WORK REQUEST
Would you return the lines between the one holding "## [Orderspärr" and the one holding "## [Översikt över onlinebutik](online-stores.md)", inclusive, and only those, exactly as they stand in the listing below?

# # #

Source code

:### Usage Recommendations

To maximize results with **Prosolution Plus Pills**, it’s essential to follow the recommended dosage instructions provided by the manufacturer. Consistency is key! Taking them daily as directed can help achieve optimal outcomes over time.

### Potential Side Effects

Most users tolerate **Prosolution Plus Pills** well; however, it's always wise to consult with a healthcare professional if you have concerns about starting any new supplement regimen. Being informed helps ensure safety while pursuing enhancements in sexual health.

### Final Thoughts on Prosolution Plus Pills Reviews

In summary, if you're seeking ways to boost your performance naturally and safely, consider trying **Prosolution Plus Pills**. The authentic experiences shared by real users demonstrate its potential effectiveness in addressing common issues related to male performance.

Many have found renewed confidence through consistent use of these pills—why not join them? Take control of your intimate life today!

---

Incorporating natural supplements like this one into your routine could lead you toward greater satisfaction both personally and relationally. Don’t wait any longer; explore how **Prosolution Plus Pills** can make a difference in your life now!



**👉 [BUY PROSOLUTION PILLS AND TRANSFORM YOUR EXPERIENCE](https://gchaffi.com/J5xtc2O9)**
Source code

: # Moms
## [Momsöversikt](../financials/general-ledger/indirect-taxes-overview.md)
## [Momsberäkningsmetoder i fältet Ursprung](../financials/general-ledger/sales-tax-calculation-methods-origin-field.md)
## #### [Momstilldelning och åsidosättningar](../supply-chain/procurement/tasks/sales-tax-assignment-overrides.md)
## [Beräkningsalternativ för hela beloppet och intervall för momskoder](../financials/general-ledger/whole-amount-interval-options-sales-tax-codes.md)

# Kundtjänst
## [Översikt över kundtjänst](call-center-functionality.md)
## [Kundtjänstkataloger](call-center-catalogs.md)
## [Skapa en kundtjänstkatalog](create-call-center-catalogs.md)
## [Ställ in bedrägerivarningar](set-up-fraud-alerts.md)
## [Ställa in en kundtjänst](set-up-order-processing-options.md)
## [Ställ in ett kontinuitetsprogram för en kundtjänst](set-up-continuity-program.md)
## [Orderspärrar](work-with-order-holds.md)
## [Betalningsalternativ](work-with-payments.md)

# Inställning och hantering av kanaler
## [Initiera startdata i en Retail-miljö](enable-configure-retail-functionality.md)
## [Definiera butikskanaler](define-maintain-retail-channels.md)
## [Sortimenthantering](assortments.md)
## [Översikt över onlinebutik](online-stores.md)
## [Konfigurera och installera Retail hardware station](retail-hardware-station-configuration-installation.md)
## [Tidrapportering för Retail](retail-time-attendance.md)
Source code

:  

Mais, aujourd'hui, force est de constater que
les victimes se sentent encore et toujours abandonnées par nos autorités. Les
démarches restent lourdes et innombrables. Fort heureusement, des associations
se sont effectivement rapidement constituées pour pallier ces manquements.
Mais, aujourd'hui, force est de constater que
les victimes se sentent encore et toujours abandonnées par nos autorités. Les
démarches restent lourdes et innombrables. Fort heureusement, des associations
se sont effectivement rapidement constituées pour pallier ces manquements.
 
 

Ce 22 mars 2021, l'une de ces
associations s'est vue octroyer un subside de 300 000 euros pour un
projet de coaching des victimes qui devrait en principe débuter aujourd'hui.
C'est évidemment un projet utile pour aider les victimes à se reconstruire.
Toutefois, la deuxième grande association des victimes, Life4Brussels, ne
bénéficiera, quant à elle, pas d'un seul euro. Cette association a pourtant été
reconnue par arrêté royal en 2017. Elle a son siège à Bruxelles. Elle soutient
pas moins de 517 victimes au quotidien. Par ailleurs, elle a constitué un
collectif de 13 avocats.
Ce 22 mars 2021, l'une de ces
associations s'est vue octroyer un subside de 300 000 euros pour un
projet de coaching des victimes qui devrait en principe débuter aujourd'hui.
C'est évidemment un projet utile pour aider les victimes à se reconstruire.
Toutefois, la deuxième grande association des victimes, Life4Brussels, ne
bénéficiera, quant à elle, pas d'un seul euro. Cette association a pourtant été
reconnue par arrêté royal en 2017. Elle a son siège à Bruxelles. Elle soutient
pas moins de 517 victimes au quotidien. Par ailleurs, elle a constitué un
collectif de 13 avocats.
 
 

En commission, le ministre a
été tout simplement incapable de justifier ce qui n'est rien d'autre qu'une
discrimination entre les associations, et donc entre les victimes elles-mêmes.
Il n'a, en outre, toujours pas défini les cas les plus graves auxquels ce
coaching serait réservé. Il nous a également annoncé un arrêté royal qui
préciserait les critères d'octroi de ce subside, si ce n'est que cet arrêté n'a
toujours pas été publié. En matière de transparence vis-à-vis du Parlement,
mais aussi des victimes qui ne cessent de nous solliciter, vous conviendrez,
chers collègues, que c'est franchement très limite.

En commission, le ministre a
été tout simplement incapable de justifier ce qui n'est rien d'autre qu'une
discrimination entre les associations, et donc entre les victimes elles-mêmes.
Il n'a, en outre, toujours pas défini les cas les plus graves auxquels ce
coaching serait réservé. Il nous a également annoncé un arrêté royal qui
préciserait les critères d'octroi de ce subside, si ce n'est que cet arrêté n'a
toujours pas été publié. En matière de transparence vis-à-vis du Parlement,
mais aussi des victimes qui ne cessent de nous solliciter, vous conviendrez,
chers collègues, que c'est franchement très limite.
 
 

# # #

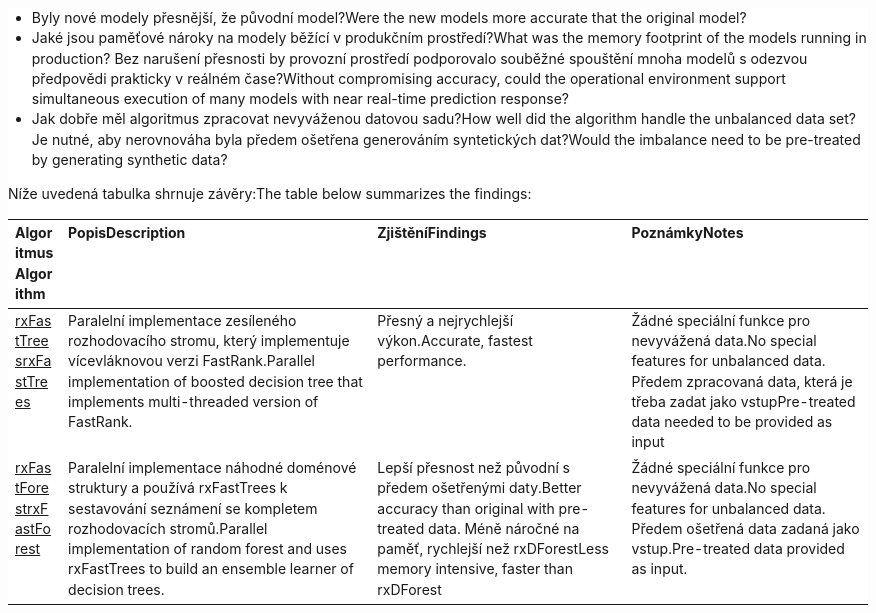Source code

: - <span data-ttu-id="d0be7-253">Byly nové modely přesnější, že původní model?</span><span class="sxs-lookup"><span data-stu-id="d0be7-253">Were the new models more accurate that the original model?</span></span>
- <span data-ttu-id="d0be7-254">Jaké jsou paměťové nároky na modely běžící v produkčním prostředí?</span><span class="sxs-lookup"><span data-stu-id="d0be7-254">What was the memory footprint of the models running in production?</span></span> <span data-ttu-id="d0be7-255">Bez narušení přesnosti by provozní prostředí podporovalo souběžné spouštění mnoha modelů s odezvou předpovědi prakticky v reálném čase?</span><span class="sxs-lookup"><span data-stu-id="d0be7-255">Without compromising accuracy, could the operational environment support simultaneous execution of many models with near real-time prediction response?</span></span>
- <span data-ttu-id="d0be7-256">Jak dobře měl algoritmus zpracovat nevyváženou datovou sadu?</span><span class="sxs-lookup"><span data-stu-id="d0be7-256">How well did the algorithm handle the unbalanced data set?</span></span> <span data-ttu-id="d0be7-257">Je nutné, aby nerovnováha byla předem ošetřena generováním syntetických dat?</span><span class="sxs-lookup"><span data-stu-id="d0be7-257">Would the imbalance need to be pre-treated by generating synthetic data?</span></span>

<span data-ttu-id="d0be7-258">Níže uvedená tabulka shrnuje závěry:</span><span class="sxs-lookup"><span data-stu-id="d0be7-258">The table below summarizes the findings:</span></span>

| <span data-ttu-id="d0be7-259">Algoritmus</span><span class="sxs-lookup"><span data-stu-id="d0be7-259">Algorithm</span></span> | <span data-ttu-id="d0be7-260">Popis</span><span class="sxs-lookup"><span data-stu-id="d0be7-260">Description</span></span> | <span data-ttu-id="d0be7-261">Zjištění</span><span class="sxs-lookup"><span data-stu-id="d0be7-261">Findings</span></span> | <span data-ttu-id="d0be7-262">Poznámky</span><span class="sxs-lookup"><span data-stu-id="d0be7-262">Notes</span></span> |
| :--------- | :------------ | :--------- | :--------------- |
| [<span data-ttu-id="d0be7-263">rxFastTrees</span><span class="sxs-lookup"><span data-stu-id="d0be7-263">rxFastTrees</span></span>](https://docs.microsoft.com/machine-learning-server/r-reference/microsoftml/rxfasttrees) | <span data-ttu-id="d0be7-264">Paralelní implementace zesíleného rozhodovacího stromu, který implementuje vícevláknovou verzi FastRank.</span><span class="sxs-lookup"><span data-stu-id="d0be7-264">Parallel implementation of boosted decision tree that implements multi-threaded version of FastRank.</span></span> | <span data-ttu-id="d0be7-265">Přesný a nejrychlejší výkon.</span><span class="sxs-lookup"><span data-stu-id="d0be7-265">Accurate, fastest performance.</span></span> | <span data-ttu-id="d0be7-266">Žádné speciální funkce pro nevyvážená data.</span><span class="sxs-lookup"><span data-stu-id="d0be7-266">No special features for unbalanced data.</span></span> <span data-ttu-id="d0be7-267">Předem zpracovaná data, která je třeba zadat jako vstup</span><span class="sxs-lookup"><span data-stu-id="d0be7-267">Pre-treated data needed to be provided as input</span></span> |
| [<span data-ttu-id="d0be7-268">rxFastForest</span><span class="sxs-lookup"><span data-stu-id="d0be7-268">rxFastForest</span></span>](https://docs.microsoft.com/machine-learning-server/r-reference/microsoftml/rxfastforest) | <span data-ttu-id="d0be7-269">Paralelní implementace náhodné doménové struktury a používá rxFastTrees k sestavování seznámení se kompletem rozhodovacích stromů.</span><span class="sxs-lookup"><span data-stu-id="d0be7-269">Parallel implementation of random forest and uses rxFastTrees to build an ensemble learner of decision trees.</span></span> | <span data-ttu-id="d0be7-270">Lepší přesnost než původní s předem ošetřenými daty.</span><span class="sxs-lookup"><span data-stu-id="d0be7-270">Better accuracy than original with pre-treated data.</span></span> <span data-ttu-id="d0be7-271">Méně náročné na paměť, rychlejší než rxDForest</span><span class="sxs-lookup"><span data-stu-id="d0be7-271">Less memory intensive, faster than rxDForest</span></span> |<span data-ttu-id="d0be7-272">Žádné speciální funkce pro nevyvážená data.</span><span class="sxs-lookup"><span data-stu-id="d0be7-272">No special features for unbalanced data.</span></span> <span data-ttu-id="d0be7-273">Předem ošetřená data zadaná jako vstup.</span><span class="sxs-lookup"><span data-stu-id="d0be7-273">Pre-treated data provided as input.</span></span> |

# # #

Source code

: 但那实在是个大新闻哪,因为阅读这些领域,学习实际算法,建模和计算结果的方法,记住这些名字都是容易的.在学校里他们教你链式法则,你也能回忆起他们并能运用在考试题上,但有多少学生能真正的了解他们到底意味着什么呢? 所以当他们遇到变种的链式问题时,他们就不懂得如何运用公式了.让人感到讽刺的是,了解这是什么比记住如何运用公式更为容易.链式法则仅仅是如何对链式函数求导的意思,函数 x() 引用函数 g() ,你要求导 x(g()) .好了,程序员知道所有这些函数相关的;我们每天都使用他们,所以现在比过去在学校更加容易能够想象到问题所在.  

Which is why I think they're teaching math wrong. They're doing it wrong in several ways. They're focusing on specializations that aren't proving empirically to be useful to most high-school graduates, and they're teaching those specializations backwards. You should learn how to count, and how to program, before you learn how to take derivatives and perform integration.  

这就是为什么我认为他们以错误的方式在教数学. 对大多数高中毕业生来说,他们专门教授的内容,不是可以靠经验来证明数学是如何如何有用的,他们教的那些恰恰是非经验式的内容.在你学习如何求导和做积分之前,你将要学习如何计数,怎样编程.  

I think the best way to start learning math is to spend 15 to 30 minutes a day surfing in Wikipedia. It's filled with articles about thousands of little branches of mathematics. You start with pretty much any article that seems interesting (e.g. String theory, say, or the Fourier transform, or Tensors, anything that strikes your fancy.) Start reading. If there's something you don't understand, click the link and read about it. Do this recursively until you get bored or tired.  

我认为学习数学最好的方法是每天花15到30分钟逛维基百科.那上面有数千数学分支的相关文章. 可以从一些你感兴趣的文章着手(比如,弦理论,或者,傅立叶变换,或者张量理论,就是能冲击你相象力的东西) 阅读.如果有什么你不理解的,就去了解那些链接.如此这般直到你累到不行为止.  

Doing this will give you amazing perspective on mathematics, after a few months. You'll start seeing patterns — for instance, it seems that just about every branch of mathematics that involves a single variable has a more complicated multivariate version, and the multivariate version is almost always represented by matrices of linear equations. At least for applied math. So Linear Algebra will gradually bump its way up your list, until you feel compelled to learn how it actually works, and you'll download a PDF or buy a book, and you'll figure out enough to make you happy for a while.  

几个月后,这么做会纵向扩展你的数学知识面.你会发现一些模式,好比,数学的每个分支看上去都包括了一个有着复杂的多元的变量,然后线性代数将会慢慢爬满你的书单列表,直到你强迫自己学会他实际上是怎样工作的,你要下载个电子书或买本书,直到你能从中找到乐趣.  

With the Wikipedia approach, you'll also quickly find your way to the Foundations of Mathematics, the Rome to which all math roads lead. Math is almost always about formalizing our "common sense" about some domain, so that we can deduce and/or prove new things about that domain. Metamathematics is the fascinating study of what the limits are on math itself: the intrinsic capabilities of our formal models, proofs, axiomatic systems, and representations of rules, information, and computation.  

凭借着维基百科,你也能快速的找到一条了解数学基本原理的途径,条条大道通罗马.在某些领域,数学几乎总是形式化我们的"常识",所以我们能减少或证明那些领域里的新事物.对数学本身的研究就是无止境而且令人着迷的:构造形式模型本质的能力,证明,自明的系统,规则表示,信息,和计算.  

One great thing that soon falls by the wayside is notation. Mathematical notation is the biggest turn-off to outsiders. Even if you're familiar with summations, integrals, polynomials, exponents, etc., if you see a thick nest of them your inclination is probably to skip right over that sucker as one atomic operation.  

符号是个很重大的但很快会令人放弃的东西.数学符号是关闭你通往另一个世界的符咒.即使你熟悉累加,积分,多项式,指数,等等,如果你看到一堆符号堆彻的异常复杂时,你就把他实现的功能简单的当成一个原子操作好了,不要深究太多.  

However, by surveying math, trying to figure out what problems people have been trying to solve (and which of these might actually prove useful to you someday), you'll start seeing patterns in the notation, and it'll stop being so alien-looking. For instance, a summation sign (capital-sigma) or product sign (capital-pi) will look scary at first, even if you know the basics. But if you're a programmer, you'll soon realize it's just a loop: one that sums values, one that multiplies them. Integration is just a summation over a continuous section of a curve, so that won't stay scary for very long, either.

# # #

ANSWER
## [Orderspärrar](work-with-order-holds.md)
## [Betalningsalternativ](work-with-payments.md)

# Inställning och hantering av kanaler
## [Initiera startdata i en Retail-miljö](enable-configure-retail-functionality.md)
## [Definiera butikskanaler](define-maintain-retail-channels.md)
## [Sortimenthantering](assortments.md)
## [Översikt över onlinebutik](online-stores.md)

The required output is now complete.